GIVEN EXERCISE 1: Reproduce, character for character, the part of the listing below that opens with the line containing "family: Plethodontidae" and runs through the final line of the listing.

EXCERPTED PASSAGE:
Dickens inhabited a pre-peak-everything world. For him, heir to the Romantics, nature in all its parts was an inexhaustible matrix from which life—and his novels—emerged. In his fully realized fictional world, all those descriptive bits that high school students yawn over when forced to read, say, Great Expectations, are completely integral. For how else would one get such a sense of people existing completely within nature—out walking or riding in heat and cold, in snow, wind, rain, a balmy spring morning, under trees and among flowers; and how else would Dickens be able to use weather and landscape as outward expressions of his themes and his characters’ emotional lives? In his novels, nature is eternal, abundant and taken for granted, the world still large enough to contain humankind and all our sins, our cruelties, our wastefulness, and our glories, to little deleterious effect.
However dystopian, Dickens’ was a society on the way up, in which the full effects of the tech/fossil fuel revolution were yet to be realized. We moderns, on the other hand, are living on the downslope, learning to our sorrow that, keep pushing nature’s limits too far and dire consequences inevitably accrue. The times are out of joint—ours is an uneasy age, haunted by memories, in many cases not our own but told to us, of “before,” when there was still a "freshness deep down things,” earth systems had not yet had to adapt to our manifold excesses, and whatever trashing we did could easily heal. Nature may still be vast, but no longer is there a sense that it forms an abiding cradle for human civilization.

GIVEN EXERCISE 2: In the passage above about Dickens and nature, what kind of world is Dickens said to have inhabited?

MATERIAL PROVIDED:
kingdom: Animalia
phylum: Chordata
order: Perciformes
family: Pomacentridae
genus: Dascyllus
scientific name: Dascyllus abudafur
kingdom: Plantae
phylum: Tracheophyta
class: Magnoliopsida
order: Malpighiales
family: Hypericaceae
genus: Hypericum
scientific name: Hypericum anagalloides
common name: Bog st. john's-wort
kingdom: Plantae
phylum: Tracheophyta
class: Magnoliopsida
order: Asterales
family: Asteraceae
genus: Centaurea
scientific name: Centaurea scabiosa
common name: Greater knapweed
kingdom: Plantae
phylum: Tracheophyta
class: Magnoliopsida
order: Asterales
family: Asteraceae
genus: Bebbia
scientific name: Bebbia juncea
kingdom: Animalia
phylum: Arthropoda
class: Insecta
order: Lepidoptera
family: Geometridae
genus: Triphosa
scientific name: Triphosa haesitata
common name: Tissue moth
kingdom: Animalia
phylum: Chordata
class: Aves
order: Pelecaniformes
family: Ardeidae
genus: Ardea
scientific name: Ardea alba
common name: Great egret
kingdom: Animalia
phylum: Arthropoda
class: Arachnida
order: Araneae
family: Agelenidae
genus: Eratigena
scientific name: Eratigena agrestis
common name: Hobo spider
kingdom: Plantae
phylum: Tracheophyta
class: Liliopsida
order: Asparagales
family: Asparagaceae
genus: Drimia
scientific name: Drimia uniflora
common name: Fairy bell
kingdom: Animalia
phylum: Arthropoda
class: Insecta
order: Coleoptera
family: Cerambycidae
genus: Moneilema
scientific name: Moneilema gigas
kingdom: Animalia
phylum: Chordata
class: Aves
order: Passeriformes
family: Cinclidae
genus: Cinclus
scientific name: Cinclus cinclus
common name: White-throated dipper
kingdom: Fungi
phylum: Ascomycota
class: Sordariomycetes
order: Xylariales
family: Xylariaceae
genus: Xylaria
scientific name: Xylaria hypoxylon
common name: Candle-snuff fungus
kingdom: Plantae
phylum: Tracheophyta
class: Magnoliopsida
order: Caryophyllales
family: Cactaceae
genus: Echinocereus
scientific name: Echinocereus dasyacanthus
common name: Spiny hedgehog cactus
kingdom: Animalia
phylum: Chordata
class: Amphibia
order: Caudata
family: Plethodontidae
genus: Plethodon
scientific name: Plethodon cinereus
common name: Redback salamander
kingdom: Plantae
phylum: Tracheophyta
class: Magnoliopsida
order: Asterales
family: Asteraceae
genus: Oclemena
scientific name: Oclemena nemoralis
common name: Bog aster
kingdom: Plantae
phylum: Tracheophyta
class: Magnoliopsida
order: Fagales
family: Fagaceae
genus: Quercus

EXERCISE SOLUTION 1:
family: Plethodontidae
genus: Plethodon
scientific name: Plethodon cinereus
common name: Redback salamander
kingdom: Plantae
phylum: Tracheophyta
class: Magnoliopsida
order: Asterales
family: Asteraceae
genus: Oclemena
scientific name: Oclemena nemoralis
common name: Bog aster
kingdom: Plantae
phylum: Tracheophyta
class: Magnoliopsida
order: Fagales
family: Fagaceae
genus: Quercus

EXERCISE SOLUTION 2: A pre-peak-everything world.